BRIEF ->
Please write out the text of the listing below word for word, omitting the pictures.

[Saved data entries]

┄┄┄┄┄┄┄┄┄┄┄┄┄┄┄┄┄┄┄┄

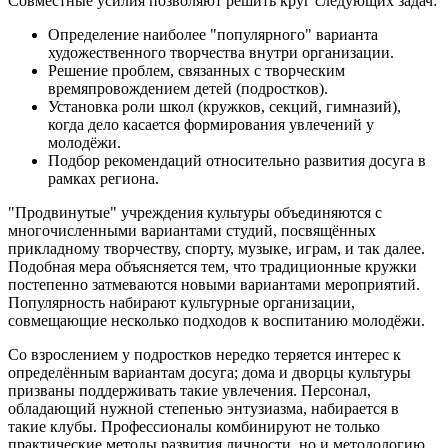
Совместные усилия позволяют решить круг следующих задач:
Определение наиболее "популярного" варианта
художественного творчества внутри организации.
Решение проблем, связанных с творческим
времяпровождением детей (подростков).
Установка роли школ (кружков, секций, гимназий),
когда дело касается формирования увлечений у
молодёжи.
Подбор рекомендаций относительно развития досуга в
рамках региона.
"Продвинутые" учреждения культуры объединяются с
многочисленными вариантами студий, посвящённых
прикладному творчеству, спорту, музыке, играм, и так далее.
Подобная мера объясняется тем, что традиционные кружки
постепенно затмеваются новыми вариантами мероприятий.
Популярность набирают культурные организации,
совмещающие несколько подходов к воспитанию молодёжи.
Со взрослением у подростков нередко теряется интерес к
определённым вариантам досуга; дома и дворцы культуры
призваны поддерживать такие увлечения. Персонал,
обладающий нужной степенью энтузиазма, набирается в
такие клубы. Профессионалы комбинируют не только
практические методы развития личности, но и методологию.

┄┄┄┄┄┄┄┄┄┄┄┄┄┄┄┄┄┄┄┄

WRITTEN RESPONSE ->
Совместные усилия позволяют решить круг следующих задач:
Определение наиболее "популярного" варианта
художественного творчества внутри организации.
Решение проблем, связанных с творческим
времяпровождением детей (подростков).
Установка роли школ (кружков, секций, гимназий),
когда дело касается формирования увлечений у
молодёжи.
Подбор рекомендаций относительно развития досуга в
рамках региона.
"Продвинутые" учреждения культуры объединяются с
многочисленными вариантами студий, посвящённых
прикладному творчеству, спорту, музыке, играм, и так далее.
Подобная мера объясняется тем, что традиционные кружки
постепенно затмеваются новыми вариантами мероприятий.
Популярность набирают культурные организации,
совмещающие несколько подходов к воспитанию молодёжи.
Со взрослением у подростков нередко теряется интерес к
определённым вариантам досуга; дома и дворцы культуры
призваны поддерживать такие увлечения. Персонал,
обладающий нужной степенью энтузиазма, набирается в
такие клубы. Профессионалы комбинируют не только
практические методы развития личности, но и методологию.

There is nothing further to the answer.